Exercise description: Reproduce every line of the material below verbatim, keeping the original order.

______________________________

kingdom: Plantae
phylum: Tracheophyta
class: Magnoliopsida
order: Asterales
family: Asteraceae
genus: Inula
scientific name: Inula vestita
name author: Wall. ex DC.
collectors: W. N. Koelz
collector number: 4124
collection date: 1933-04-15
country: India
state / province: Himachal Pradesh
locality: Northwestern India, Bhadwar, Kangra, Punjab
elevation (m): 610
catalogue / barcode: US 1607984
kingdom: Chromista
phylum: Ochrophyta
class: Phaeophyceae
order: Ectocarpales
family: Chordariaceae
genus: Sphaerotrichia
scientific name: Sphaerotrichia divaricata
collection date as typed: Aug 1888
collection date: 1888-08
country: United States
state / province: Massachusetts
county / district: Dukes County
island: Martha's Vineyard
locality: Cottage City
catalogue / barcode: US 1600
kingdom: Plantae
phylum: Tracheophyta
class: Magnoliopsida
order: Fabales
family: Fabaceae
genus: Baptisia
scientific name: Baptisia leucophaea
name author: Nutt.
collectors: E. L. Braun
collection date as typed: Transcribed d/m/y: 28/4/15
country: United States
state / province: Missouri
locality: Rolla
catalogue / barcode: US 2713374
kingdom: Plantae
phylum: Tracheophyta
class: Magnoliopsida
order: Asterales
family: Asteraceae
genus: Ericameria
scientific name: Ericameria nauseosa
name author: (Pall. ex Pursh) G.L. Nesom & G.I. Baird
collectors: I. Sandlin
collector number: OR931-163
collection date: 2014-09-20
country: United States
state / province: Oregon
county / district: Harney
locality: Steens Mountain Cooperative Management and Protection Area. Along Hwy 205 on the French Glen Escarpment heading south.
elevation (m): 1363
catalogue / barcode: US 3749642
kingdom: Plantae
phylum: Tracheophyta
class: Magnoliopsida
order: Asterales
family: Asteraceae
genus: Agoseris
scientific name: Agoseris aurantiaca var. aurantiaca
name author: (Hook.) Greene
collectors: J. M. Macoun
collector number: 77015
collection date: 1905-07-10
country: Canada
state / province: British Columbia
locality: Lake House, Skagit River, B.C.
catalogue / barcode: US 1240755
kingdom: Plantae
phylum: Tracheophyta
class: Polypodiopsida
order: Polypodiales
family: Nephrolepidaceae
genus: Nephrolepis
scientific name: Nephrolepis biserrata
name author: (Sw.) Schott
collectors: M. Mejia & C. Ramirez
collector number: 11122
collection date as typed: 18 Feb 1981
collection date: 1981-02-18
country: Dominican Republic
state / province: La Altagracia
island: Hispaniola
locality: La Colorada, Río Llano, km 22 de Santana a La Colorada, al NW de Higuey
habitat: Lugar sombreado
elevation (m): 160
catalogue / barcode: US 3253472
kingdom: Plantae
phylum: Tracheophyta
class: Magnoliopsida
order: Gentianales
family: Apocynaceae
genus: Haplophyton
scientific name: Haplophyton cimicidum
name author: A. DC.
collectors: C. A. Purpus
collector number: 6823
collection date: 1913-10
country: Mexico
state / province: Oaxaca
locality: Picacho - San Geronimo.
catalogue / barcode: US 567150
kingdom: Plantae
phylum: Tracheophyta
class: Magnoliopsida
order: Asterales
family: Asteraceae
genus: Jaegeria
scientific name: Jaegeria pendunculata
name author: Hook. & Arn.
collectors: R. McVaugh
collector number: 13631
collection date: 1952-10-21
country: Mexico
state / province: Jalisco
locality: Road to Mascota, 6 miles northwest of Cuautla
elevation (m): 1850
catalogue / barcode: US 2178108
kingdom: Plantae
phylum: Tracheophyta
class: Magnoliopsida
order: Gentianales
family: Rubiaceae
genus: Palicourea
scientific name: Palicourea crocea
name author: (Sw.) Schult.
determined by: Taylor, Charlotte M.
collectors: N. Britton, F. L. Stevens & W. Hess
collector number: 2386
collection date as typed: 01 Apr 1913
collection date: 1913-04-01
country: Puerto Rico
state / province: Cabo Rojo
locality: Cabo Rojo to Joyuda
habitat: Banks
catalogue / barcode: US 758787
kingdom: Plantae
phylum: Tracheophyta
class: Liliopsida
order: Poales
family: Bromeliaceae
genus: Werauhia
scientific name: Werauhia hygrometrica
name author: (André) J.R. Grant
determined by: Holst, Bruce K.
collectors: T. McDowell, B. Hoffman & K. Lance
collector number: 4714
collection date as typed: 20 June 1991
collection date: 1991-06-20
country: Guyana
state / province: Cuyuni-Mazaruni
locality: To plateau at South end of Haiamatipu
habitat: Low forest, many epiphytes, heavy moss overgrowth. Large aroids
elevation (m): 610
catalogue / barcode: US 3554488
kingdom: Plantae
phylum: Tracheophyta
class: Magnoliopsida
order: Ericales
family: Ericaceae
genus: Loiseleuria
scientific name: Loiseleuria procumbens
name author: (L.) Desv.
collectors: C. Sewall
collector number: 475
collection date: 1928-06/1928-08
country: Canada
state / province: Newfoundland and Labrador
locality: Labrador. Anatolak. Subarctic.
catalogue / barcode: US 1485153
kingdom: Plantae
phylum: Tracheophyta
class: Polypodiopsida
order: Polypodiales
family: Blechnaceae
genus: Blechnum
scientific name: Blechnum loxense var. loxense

______________________________

Finished exercise:
kingdom: Plantae
phylum: Tracheophyta
class: Magnoliopsida
order: Asterales
family: Asteraceae
genus: Inula
scientific name: Inula vestita
name author: Wall. ex DC.
collectors: W. N. Koelz
collector number: 4124
collection date: 1933-04-15
country: India
state / province: Himachal Pradesh
locality: Northwestern India, Bhadwar, Kangra, Punjab
elevation (m): 610
catalogue / barcode: US 1607984
kingdom: Chromista
phylum: Ochrophyta
class: Phaeophyceae
order: Ectocarpales
family: Chordariaceae
genus: Sphaerotrichia
scientific name: Sphaerotrichia divaricata
collection date as typed: Aug 1888
collection date: 1888-08
country: United States
state / province: Massachusetts
county / district: Dukes County
island: Martha's Vineyard
locality: Cottage City
catalogue / barcode: US 1600
kingdom: Plantae
phylum: Tracheophyta
class: Magnoliopsida
order: Fabales
family: Fabaceae
genus: Baptisia
scientific name: Baptisia leucophaea
name author: Nutt.
collectors: E. L. Braun
collection date as typed: Transcribed d/m/y: 28/4/15
country: United States
state / province: Missouri
locality: Rolla
catalogue / barcode: US 2713374
kingdom: Plantae
phylum: Tracheophyta
class: Magnoliopsida
order: Asterales
family: Asteraceae
genus: Ericameria
scientific name: Ericameria nauseosa
name author: (Pall. ex Pursh) G.L. Nesom & G.I. Baird
collectors: I. Sandlin
collector number: OR931-163
collection date: 2014-09-20
country: United States
state / province: Oregon
county / district: Harney
locality: Steens Mountain Cooperative Management and Protection Area. Along Hwy 205 on the French Glen Escarpment heading south.
elevation (m): 1363
catalogue / barcode: US 3749642
kingdom: Plantae
phylum: Tracheophyta
class: Magnoliopsida
order: Asterales
family: Asteraceae
genus: Agoseris
scientific name: Agoseris aurantiaca var. aurantiaca
name author: (Hook.) Greene
collectors: J. M. Macoun
collector number: 77015
collection date: 1905-07-10
country: Canada
state / province: British Columbia
locality: Lake House, Skagit River, B.C.
catalogue / barcode: US 1240755
kingdom: Plantae
phylum: Tracheophyta
class: Polypodiopsida
order: Polypodiales
family: Nephrolepidaceae
genus: Nephrolepis
scientific name: Nephrolepis biserrata
name author: (Sw.) Schott
collectors: M. Mejia & C. Ramirez
collector number: 11122
collection date as typed: 18 Feb 1981
collection date: 1981-02-18
country: Dominican Republic
state / province: La Altagracia
island: Hispaniola
locality: La Colorada, Río Llano, km 22 de Santana a La Colorada, al NW de Higuey
habitat: Lugar sombreado
elevation (m): 160
catalogue / barcode: US 3253472
kingdom: Plantae
phylum: Tracheophyta
class: Magnoliopsida
order: Gentianales
family: Apocynaceae
genus: Haplophyton
scientific name: Haplophyton cimicidum
name author: A. DC.
collectors: C. A. Purpus
collector number: 6823
collection date: 1913-10
country: Mexico
state / province: Oaxaca
locality: Picacho - San Geronimo.
catalogue / barcode: US 567150
kingdom: Plantae
phylum: Tracheophyta
class: Magnoliopsida
order: Asterales
family: Asteraceae
genus: Jaegeria
scientific name: Jaegeria pendunculata
name author: Hook. & Arn.
collectors: R. McVaugh
collector number: 13631
collection date: 1952-10-21
country: Mexico
state / province: Jalisco
locality: Road to Mascota, 6 miles northwest of Cuautla
elevation (m): 1850
catalogue / barcode: US 2178108
kingdom: Plantae
phylum: Tracheophyta
class: Magnoliopsida
order: Gentianales
family: Rubiaceae
genus: Palicourea
scientific name: Palicourea crocea
name author: (Sw.) Schult.
determined by: Taylor, Charlotte M.
collectors: N. Britton, F. L. Stevens & W. Hess
collector number: 2386
collection date as typed: 01 Apr 1913
collection date: 1913-04-01
country: Puerto Rico
state / province: Cabo Rojo
locality: Cabo Rojo to Joyuda
habitat: Banks
catalogue / barcode: US 758787
kingdom: Plantae
phylum: Tracheophyta
class: Liliopsida
order: Poales
family: Bromeliaceae
genus: Werauhia
scientific name: Werauhia hygrometrica
name author: (André) J.R. Grant
determined by: Holst, Bruce K.
collectors: T. McDowell, B. Hoffman & K. Lance
collector number: 4714
collection date as typed: 20 June 1991
collection date: 1991-06-20
country: Guyana
state / province: Cuyuni-Mazaruni
locality: To plateau at South end of Haiamatipu
habitat: Low forest, many epiphytes, heavy moss overgrowth. Large aroids
elevation (m): 610
catalogue / barcode: US 3554488
kingdom: Plantae
phylum: Tracheophyta
class: Magnoliopsida
order: Ericales
family: Ericaceae
genus: Loiseleuria
scientific name: Loiseleuria procumbens
name author: (L.) Desv.
collectors: C. Sewall
collector number: 475
collection date: 1928-06/1928-08
country: Canada
state / province: Newfoundland and Labrador
locality: Labrador. Anatolak. Subarctic.
catalogue / barcode: US 1485153
kingdom: Plantae
phylum: Tracheophyta
class: Polypodiopsida
order: Polypodiales
family: Blechnaceae
genus: Blechnum
scientific name: Blechnum loxense var. loxense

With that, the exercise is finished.